## TASK DESCRIPTION
Each line of the material should be set down exactly. Pictures are not part of the copy.

## RECORD EXCERPTS
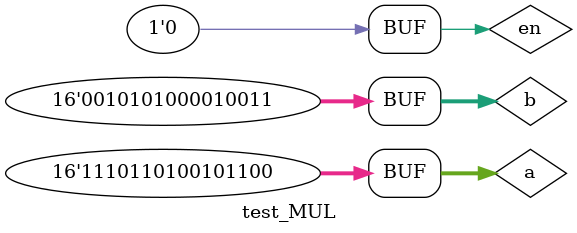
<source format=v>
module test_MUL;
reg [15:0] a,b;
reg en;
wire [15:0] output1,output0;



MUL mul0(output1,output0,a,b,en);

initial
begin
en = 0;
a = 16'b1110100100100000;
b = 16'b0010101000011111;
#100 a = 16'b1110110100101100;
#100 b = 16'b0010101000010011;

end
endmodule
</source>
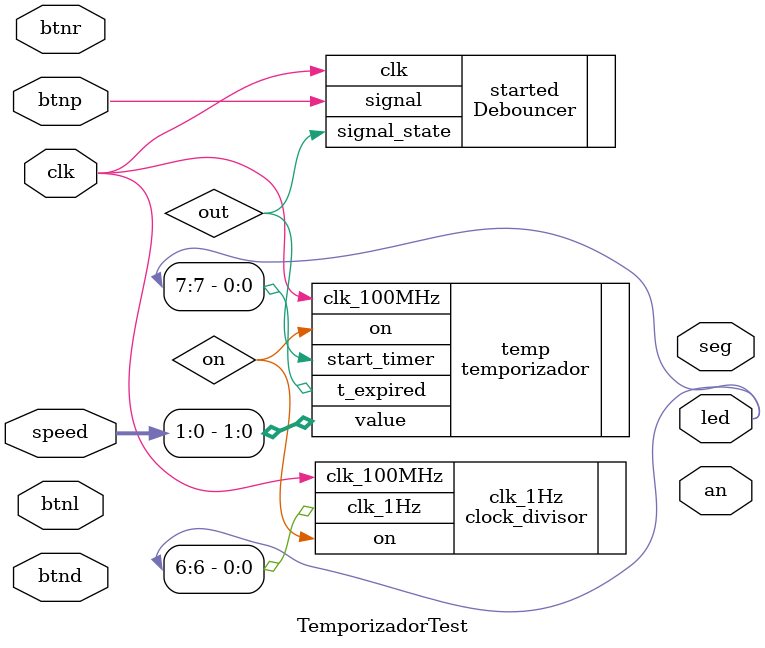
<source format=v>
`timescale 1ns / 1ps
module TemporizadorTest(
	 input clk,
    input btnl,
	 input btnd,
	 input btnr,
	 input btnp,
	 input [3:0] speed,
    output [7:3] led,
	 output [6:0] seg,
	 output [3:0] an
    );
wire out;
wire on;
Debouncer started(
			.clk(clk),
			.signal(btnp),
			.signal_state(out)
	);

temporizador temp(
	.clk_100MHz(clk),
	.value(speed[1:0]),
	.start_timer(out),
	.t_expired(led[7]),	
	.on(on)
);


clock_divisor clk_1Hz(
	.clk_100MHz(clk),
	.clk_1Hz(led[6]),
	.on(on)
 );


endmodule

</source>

## ANSWER TO THIS TASK
<source format=v>
module test_MUL;
reg [15:0] a,b;
reg en;
wire [15:0] output1,output0;



MUL mul0(output1,output0,a,b,en);

initial
begin
en = 0;
a = 16'b1110100100100000;
b = 16'b0010101000011111;
#100 a = 16'b1110110100101100;
#100 b = 16'b0010101000010011;

end
endmodule
</source>
<source format=v>
`timescale 1ns / 1ps
module TemporizadorTest(
	 input clk,
    input btnl,
	 input btnd,
	 input btnr,
	 input btnp,
	 input [3:0] speed,
    output [7:3] led,
	 output [6:0] seg,
	 output [3:0] an
    );
wire out;
wire on;
Debouncer started(
			.clk(clk),
			.signal(btnp),
			.signal_state(out)
	);

temporizador temp(
	.clk_100MHz(clk),
	.value(speed[1:0]),
	.start_timer(out),
	.t_expired(led[7]),	
	.on(on)
);


clock_divisor clk_1Hz(
	.clk_100MHz(clk),
	.clk_1Hz(led[6]),
	.on(on)
 );


endmodule

</source>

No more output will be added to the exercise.